Step 2: Set Up A Weaviate Cluster
Once the tooling is in place, run the quickstart flow and add your API keys. The demo uses the quickstart so the environment is ready before any documents are ingested.
/weaviate:quickstart
At this point, you can start with an empty collection. The prompt will handle the rest.
Step 3: Define The Schema
Each object in the collection represents one PDF page and stores the page image, extracted text, and basic metadata such as contract type, document ID, and page number. The blog post also shows a multivector configuration with Muvera encoding.
wvc.config.Configure.MultiVectors.multi2vec_weaviate(
name='doc_vector',
image_field='doc_page',
model='ModernVBERT/colmodernvbert',
encoding=wvc.config.Configure.VectorIndex.MultiVector.Encoding.muvera(
ksim=4, dprojections=16, repetitions=20
),
)
That structure matters because it keeps the page image and the metadata tied together instead of flattening everything into one blob of text.
Step 4: Split The Data Into Three Collections
The demo separates the data into Commercial Agreements, Corporate & IP Agreements, and Operational Agreements. That way the query agent can route a question to the right part of the corpus instead of scanning everything.
This is a small design choice, but it is one of the reasons the system works. The agent gets structure, and structure makes retrieval smarter.
Step 5: Use Search Mode And Ask Mode
The Query Agent operates in two modes.
- Search mode focuses on discovery. It retrieves and reranks the most relevant contract sections for manual review.
- Ask mode turns the retrieved context into a direct answer with cited source passages.
That split keeps the system useful in both cases: when a user wants to inspect the documents and when they want a direct answer.
Key Implementation Notes
- Use
weaviate.WeaviateAsyncClientfor the async backend. - Import the module, not the variable, for dependency injection so the client is not
Noneat request time. - Request BLOB fields such as
doc_pageexplicitly withreturn_properties; they are not returned by default. - Split the
COLLECTIONSenvironment variable on commas before passing it intoAsyncQueryAgent.
What The Front End Looks Like
The demo is wrapped in a simple chat interface backed by FastAPI and Next.js. Users can ask natural-language questions across multiple collections, get grounded answers, and see the exact source pages those answers came from. The front end does not need to be flashy. It just needs to make retrieval, reasoning, and citation easy to use together.
Why This Matters
The bigger lesson is that naive RAG is only enough for simple use cases.
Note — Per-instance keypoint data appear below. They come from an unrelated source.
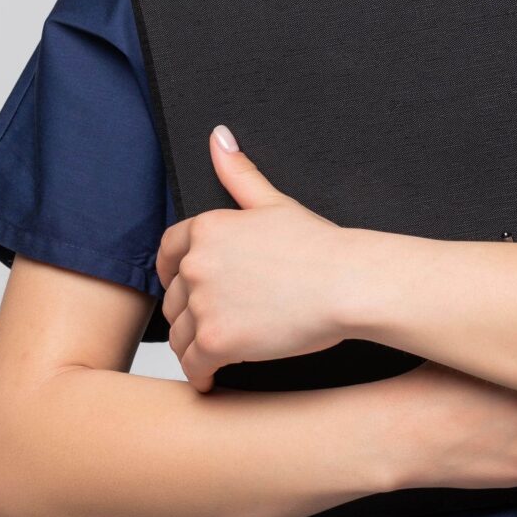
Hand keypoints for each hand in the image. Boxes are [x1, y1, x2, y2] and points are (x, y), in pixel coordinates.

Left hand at [156, 125, 369, 392]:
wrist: (349, 284)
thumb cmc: (321, 248)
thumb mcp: (274, 203)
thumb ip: (239, 173)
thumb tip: (219, 137)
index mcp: (207, 228)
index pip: (167, 252)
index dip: (172, 274)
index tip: (180, 288)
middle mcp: (197, 263)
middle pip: (174, 298)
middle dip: (189, 314)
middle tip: (209, 327)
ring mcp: (205, 303)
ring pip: (180, 334)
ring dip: (192, 347)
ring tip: (210, 357)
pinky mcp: (217, 340)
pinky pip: (193, 365)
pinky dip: (200, 375)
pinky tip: (212, 379)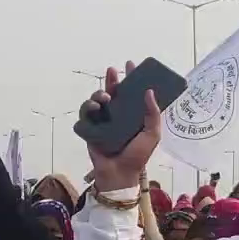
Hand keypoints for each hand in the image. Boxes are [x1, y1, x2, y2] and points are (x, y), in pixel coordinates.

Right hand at [81, 62, 160, 190]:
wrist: (118, 174)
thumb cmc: (137, 156)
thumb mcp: (152, 134)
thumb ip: (153, 114)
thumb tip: (149, 91)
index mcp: (133, 115)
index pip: (132, 93)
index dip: (131, 78)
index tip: (131, 65)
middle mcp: (118, 116)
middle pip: (113, 92)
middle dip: (112, 80)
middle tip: (113, 71)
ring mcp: (103, 122)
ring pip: (97, 100)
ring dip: (99, 94)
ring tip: (104, 98)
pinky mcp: (90, 128)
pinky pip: (86, 113)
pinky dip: (88, 107)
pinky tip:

As soon as the problem includes structure, filters, or any real need for precision, you need a reasoning layer on top. Weaviate gives you that layer by helping the agent search the right collection, build the right filters, and return answers that can be traced back to the source.
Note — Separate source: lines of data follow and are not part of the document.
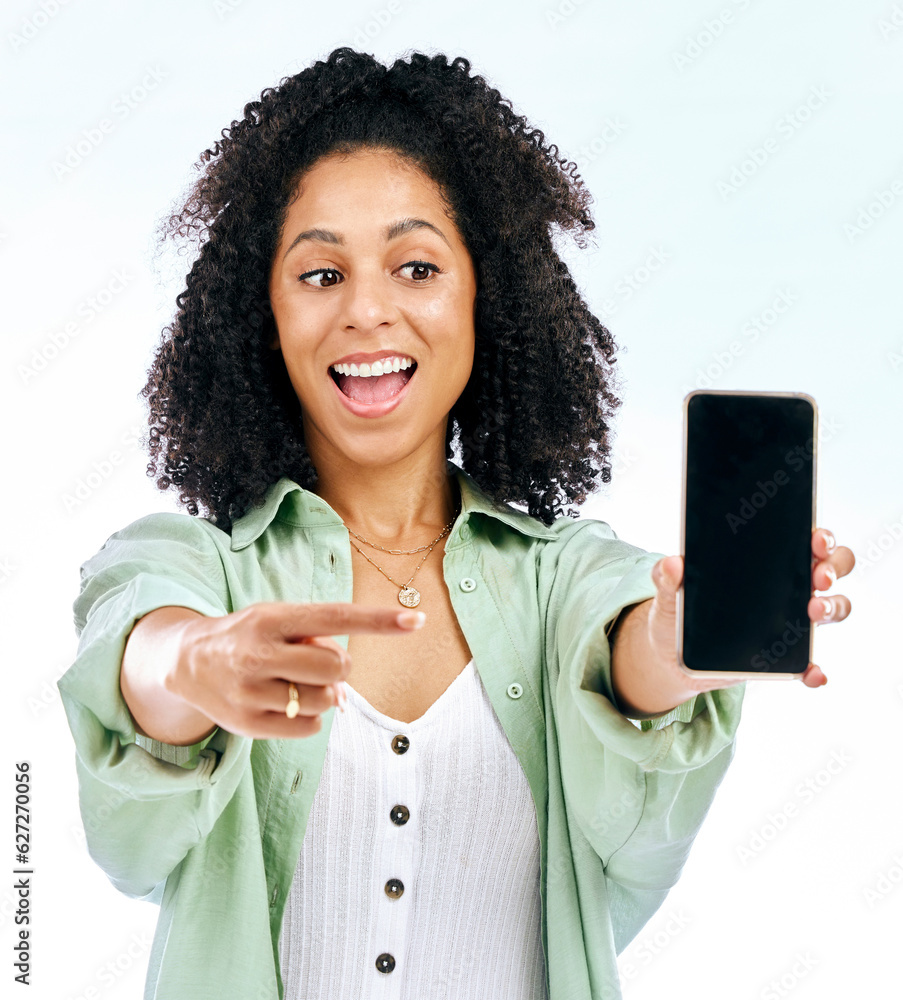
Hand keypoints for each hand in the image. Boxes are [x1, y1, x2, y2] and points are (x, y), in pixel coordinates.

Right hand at [166, 602, 424, 738]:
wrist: (185, 661)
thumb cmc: (250, 637)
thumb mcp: (276, 620)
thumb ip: (315, 640)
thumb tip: (342, 691)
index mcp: (272, 618)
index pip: (336, 616)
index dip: (379, 621)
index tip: (417, 620)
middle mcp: (259, 653)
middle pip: (337, 666)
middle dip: (337, 667)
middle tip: (312, 663)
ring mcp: (251, 691)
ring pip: (326, 700)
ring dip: (322, 693)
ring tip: (292, 682)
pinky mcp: (247, 725)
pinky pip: (310, 728)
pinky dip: (308, 717)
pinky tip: (283, 704)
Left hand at [649, 527, 854, 691]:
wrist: (672, 657)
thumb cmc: (677, 614)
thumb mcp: (668, 594)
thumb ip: (666, 578)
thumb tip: (672, 563)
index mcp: (766, 563)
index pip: (805, 542)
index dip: (820, 537)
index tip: (814, 540)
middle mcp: (786, 588)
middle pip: (831, 568)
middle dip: (833, 567)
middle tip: (818, 576)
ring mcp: (789, 622)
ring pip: (832, 608)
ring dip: (832, 608)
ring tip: (813, 611)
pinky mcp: (783, 657)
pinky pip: (809, 664)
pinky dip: (815, 670)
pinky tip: (813, 673)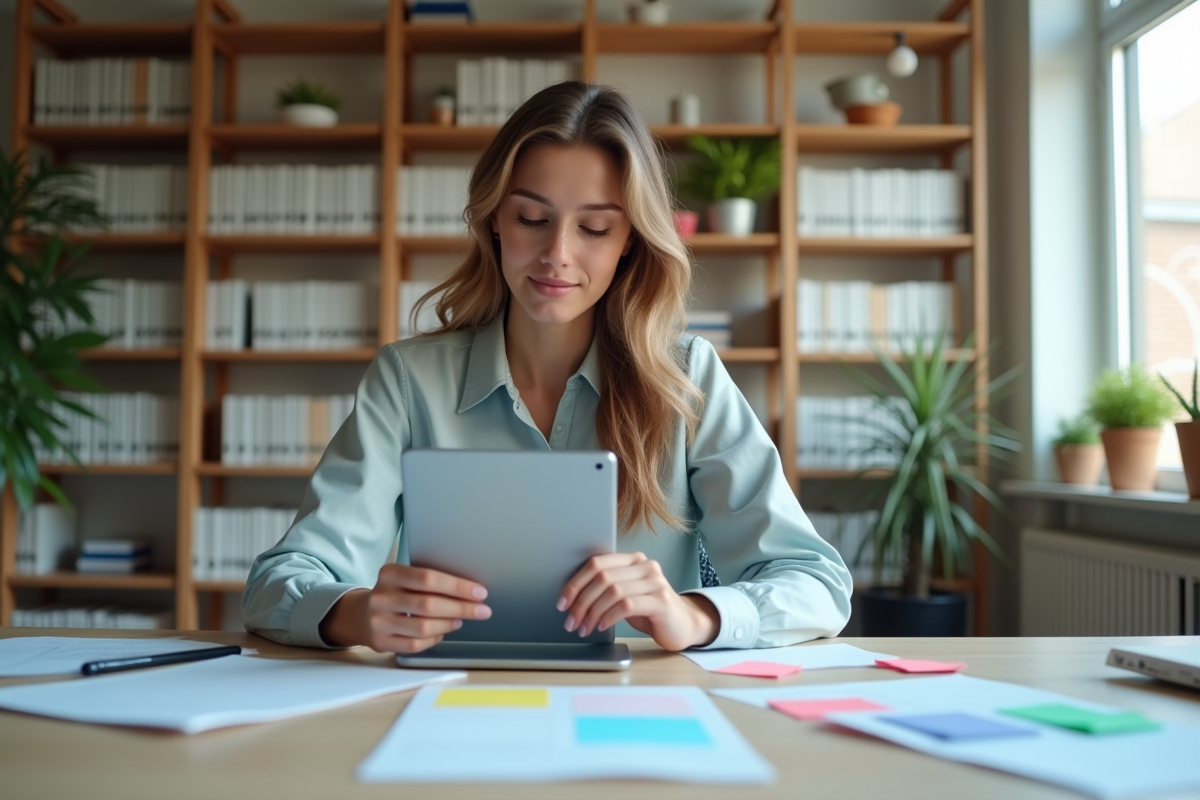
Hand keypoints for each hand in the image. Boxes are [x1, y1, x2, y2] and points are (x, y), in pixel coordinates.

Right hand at [319, 564, 491, 653]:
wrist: (360, 614)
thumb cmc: (394, 593)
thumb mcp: (404, 578)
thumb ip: (429, 581)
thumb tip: (470, 590)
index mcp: (390, 574)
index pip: (428, 578)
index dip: (457, 587)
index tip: (480, 592)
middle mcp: (381, 597)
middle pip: (428, 604)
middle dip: (461, 608)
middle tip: (482, 610)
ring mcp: (379, 622)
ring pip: (423, 627)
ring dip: (449, 624)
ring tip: (461, 620)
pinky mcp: (380, 642)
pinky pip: (415, 645)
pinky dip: (434, 638)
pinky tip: (443, 631)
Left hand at [557, 552, 719, 651]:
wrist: (683, 626)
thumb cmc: (649, 611)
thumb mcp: (625, 595)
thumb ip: (606, 588)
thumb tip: (570, 597)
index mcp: (632, 559)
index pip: (597, 563)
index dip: (575, 582)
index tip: (562, 602)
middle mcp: (645, 565)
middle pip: (602, 577)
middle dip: (581, 601)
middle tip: (570, 621)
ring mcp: (655, 582)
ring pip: (613, 591)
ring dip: (592, 612)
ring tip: (584, 628)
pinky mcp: (661, 600)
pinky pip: (626, 605)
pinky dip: (608, 617)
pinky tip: (602, 626)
That is what makes the legal app production-ready. It is not just answering questions. It is answering them in a way the user can verify.
Background
What is Weaviate? A vector database and AI search platform for semantic retrieval, hybrid search, and structured query workflows.
Why is legal AI hard? Because legal questions depend on dates, jurisdictions, contract types, and exact clauses. Small retrieval mistakes can completely change the answer.